Jarecki then takes the documentary into the sensitive area what Elvis’s music represents in terms of America’s race relations. It is common knowledge that Elvis combined the sounds of gospel, country and rhythm and blues, but the debate rages over how much was theft and how much was genuine appreciation for culture. Van Jones argues that Elvis was guilty of taking the music of black Americans and then staying silent during the Civil Rights struggles of the 1960s. Muhammad Ali’s radical act in refusing to be drafted is contrasted with Elvis shyly telling an interviewer when asked about politics, “I’m just an entertainer.” Chuck D, in his usually blunt manner, dismisses Elvis as a well-packaged product for white consumption. This is how he explains the infamous Public Enemy line, “Elvis was a hero to most, but he never meant shit to me” in the song “Fight the Power.” Yet journalist and TV writer David Simon argues that you cannot accuse Elvis is simply stealing because his was a hybrid sound, in a way the perfect musical embodiment of the very fabric of American history, of a country made up of mixed cultures.

Much of “The King” covers territory already explored in nearly every Elvis documentary, especially HBO’s recent, epic “Elvis Presley: The Searcher.” His addiction to painkillers, his entrapment by fame and those final, pill-popping shows, all of it is revisited here, but with an emphasis on what these aspects of the Elvis story say about the country’s own course. Former Chief of Staff to Colin Powell Col. Lawrence Wilkerson comments on Elvis’s time in the military, when he reportedly became addicted to sleeping pills, and reflects on how in a way Elvis was not that far from the usual grunt experience. Greil Marcus compares Elvis to Ahab from that supreme American epic, “Moby Dick,” forever chasing the white whale. Elvis himself raises the mic stand during his legendary 1968 comeback special and yells, “Moby Dick!” Such is the American character, forever wrestling with its demons while attempting to define itself and seek opulence. We hear recordings of Elvis describing sudden fame, with an obvious uncertainty in his voice as he almost laments not knowing how to handle it all. Jarecki’s thesis is that such was the psychological state of America, a young nation which rapidly rose to become the world’s superpower. In the same way that youth and inexperience helped Elvis self-destruct, Jarecki wonders if that is our fate as well. Mike Myers appears to give the Canadian perspective, comparing Canada’s general cultural ideology to the rapacious capitalist ethos of the United States. Someone in the documentary compares Elvis’s final years to America at the present, “if Elvis is America, then America is OD’ing.”

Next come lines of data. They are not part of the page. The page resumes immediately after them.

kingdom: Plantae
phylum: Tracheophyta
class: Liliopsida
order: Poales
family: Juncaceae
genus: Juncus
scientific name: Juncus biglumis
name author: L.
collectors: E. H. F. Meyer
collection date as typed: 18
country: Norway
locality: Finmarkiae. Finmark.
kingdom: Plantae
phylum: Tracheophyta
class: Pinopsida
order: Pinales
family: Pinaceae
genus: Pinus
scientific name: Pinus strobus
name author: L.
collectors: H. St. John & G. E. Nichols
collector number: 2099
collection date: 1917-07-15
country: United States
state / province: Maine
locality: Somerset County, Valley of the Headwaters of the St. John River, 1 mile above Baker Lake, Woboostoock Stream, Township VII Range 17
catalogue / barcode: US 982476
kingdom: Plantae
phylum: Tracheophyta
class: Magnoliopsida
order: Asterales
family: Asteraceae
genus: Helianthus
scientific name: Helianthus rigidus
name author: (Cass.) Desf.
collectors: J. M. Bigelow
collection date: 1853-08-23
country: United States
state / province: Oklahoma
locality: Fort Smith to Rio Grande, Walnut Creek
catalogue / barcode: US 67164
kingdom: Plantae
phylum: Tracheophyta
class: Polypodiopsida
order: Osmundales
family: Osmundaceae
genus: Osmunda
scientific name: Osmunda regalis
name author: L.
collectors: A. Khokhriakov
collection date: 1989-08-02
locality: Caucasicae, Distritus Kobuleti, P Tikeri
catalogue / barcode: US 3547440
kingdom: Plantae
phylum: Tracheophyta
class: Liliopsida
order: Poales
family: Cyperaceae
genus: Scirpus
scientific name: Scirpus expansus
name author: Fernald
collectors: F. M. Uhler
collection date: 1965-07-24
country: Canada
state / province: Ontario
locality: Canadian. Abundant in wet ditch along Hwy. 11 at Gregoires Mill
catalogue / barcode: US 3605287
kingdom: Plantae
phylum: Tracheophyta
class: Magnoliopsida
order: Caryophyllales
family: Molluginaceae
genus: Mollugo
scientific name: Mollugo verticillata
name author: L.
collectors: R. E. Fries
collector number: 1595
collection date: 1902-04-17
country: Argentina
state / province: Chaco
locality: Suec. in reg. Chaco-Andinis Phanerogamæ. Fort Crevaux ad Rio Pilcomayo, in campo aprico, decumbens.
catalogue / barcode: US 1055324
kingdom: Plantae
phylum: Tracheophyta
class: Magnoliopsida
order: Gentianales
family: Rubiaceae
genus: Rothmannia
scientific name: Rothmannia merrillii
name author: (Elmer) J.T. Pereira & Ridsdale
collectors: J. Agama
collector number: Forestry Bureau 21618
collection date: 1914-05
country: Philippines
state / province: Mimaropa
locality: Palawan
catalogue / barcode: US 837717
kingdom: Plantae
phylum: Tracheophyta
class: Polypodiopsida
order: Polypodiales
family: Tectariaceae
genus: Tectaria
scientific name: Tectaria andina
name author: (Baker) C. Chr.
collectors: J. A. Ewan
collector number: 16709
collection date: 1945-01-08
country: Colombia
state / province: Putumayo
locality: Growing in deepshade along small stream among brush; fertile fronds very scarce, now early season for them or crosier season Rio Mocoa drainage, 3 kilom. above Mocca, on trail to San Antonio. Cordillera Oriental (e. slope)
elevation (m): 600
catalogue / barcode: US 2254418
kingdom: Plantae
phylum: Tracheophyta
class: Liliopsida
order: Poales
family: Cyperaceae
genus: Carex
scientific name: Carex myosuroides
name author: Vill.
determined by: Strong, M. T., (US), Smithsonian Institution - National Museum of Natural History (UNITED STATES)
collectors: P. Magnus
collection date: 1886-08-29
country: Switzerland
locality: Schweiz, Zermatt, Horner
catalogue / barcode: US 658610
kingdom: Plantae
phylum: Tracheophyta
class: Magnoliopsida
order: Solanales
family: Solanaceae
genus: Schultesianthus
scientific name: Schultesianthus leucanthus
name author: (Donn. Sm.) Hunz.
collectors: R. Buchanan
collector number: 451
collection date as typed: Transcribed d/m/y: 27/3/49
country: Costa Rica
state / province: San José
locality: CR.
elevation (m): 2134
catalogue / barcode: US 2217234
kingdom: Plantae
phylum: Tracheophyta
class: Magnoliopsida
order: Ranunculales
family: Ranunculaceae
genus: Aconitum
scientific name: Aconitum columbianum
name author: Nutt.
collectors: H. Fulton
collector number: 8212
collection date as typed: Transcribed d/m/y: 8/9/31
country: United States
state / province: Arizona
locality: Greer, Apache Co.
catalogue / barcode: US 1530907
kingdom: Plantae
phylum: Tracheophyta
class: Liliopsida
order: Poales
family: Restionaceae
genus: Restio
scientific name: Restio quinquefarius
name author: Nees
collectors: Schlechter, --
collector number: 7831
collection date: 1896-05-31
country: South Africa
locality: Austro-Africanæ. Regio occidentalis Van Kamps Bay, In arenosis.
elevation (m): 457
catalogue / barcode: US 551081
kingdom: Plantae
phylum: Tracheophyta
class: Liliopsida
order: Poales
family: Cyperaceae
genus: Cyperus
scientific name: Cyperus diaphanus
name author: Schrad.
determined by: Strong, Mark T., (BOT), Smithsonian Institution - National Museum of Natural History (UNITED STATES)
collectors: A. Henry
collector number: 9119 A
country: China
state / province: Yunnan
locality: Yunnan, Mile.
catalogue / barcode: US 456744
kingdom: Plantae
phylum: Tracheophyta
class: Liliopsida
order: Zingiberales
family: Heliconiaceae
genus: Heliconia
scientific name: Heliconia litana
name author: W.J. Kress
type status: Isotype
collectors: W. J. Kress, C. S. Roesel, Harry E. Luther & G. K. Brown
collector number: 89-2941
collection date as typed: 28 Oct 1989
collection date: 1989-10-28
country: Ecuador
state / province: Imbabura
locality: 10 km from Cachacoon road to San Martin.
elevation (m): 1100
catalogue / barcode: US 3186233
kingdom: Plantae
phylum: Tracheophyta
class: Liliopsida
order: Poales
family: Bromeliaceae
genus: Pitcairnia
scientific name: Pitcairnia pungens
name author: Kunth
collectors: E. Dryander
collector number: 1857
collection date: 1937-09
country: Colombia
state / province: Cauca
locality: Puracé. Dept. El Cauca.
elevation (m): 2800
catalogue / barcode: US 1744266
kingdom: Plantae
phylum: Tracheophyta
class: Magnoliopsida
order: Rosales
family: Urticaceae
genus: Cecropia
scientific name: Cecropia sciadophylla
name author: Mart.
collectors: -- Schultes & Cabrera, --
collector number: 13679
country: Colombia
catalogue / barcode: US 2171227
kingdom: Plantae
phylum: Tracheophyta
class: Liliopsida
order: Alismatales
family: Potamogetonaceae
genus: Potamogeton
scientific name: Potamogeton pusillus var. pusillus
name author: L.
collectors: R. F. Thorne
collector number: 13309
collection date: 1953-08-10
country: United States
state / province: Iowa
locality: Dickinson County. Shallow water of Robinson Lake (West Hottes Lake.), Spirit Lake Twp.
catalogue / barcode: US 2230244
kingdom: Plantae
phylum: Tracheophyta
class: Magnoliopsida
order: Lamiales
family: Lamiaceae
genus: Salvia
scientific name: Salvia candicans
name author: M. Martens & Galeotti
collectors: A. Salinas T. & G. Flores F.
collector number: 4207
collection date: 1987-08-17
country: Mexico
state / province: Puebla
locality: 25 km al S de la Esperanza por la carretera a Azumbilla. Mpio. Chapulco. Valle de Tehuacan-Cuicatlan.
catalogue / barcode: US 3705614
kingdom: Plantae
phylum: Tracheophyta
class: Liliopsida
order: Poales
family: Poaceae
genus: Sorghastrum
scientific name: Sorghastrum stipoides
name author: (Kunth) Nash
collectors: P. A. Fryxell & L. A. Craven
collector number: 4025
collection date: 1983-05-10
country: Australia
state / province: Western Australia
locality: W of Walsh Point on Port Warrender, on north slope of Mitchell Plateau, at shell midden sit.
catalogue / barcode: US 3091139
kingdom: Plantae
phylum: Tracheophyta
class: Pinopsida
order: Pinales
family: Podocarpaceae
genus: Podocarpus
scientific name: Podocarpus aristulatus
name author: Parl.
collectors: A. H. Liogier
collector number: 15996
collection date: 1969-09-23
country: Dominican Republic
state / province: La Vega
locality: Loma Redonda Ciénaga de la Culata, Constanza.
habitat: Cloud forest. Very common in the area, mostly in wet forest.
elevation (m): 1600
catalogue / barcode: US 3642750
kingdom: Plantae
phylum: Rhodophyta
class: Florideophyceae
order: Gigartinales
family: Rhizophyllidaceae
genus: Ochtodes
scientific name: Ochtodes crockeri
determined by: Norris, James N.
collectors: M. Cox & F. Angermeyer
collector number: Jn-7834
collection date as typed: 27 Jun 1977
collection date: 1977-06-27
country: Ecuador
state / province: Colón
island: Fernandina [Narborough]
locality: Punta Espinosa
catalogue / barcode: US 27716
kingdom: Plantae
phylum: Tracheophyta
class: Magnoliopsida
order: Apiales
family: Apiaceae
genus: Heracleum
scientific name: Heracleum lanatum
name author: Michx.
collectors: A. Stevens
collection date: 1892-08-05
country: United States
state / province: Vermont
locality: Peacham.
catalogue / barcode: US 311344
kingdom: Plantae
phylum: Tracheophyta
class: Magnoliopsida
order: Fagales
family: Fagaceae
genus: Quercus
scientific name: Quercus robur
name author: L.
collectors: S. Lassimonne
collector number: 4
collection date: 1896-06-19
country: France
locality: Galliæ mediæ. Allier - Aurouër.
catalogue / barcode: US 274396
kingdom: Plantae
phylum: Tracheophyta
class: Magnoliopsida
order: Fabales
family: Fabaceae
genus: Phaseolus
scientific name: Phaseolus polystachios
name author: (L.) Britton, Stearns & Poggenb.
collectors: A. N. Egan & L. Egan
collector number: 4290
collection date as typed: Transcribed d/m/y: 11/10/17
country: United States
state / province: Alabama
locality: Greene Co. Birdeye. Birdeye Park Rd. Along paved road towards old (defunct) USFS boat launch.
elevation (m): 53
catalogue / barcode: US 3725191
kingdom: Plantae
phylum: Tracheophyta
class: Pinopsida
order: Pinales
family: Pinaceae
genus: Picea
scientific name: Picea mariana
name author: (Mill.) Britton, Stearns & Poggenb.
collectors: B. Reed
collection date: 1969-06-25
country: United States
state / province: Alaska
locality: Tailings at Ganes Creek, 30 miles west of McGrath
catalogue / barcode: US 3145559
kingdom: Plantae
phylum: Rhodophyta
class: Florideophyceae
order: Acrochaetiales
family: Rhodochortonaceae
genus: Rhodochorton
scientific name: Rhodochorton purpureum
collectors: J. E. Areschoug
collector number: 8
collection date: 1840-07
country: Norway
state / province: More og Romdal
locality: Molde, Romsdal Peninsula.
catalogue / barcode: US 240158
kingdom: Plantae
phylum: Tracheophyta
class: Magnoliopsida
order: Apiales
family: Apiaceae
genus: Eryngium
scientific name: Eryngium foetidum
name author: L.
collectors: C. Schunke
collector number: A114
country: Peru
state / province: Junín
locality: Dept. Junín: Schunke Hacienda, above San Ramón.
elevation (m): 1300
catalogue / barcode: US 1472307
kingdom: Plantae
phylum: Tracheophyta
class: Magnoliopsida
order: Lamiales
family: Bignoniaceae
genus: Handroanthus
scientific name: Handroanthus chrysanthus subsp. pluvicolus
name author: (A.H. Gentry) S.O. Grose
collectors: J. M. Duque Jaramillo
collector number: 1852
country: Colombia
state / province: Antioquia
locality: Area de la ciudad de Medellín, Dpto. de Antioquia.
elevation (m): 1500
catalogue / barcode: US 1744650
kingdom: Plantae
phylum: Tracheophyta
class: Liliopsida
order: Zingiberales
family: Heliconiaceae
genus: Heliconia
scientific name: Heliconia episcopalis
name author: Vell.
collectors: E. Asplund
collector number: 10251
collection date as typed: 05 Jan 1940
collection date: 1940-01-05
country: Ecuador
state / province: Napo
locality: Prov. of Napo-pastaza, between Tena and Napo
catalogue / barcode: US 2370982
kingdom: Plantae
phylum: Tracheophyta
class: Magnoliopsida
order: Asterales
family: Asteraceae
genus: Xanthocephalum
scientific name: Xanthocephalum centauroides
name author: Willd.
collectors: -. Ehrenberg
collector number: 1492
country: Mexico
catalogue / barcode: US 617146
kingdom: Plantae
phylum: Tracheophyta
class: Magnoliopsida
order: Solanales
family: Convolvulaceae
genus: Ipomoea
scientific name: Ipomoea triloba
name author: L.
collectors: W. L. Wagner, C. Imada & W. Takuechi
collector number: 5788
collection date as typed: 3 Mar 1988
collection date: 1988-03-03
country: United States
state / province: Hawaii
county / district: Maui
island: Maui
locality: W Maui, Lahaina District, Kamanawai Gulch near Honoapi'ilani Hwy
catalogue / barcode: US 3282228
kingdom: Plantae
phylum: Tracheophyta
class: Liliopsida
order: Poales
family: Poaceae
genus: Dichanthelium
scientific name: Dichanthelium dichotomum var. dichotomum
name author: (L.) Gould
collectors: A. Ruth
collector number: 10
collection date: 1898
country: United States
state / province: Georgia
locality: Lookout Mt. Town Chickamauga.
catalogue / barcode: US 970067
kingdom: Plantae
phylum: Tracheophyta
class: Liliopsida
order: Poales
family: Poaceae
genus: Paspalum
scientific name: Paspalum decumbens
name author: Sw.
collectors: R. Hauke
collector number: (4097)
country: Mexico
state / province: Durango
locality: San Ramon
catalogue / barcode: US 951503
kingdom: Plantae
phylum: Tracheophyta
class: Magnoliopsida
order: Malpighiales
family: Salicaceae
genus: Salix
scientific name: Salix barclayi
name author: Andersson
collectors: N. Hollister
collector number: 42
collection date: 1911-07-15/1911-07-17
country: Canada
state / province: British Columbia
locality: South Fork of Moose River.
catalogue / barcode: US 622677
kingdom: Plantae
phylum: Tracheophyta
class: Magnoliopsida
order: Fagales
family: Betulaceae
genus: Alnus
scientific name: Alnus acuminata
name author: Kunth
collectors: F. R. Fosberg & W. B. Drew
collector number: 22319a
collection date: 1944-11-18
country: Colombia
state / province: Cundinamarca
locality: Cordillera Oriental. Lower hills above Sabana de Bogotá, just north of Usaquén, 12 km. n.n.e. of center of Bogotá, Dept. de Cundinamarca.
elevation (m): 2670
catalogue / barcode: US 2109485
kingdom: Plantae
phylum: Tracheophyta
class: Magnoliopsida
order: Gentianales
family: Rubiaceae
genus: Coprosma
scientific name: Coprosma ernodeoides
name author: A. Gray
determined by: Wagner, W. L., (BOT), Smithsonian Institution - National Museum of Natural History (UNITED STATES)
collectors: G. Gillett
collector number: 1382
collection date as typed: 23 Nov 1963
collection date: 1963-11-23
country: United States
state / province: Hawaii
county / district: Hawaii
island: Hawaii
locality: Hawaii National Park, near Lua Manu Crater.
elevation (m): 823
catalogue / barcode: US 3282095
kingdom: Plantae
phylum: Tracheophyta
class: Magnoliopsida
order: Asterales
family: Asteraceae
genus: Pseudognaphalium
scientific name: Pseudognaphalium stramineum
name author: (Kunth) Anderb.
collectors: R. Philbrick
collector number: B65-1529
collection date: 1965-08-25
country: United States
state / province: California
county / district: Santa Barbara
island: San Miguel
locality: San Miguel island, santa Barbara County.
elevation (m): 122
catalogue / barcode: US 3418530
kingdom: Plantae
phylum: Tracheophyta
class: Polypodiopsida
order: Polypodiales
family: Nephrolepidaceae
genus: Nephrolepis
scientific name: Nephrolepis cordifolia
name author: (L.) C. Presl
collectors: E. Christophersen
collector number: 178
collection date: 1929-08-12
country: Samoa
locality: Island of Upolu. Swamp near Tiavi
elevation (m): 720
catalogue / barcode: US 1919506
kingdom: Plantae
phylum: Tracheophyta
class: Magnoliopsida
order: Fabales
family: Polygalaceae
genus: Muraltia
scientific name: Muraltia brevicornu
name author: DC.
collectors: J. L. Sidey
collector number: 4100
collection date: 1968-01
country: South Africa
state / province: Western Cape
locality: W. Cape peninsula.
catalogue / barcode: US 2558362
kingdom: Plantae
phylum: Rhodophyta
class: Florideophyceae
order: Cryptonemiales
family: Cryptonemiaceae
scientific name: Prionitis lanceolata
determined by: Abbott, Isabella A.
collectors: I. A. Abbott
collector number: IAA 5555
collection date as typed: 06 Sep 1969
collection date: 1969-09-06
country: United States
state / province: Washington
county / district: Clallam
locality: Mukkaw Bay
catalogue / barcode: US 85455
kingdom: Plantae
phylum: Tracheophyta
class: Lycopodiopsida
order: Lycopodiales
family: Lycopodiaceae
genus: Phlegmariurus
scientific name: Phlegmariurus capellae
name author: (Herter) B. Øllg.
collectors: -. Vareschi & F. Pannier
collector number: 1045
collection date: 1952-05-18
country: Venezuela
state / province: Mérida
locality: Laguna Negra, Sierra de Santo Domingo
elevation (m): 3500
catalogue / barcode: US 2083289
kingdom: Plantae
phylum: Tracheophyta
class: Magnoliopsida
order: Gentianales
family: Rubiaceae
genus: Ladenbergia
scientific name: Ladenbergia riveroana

The sections focusing on music are wonderfully insightful. Emmylou Harris reflects on Elvis’s pristine gifts, a combination of great looks and fierce stage talent. Ashton Kutcher, of all people, appears in the Rolls-Royce to share on the burden of fame itself. Elvis guitarist Scotty Moore also appears as well as friend and manager Jerry Schilling, both still moved and haunted by their memories of the rock god. Through the music and image, Elvis becomes in this documentary the ultimate tool of U.S. global dominance. If the Romans sent their legions, we broadcast our pop culture. Elvis’s hometown may be trapped in economic decay, but the farthest corners of the world hear of Tupelo because of him.

“The King” is stimulating in the way it takes the Elvis Presley story and turns it into a piercing work of cultural analysis. It has great music, with guest performances ranging from bluegrass to rap. But it stands apart from other documentaries on the snarling icon by being not just about Elvis, but about us.

The King” releases June 22 in New York, June 29 in Los Angeles, with a nationwide expansion to follow.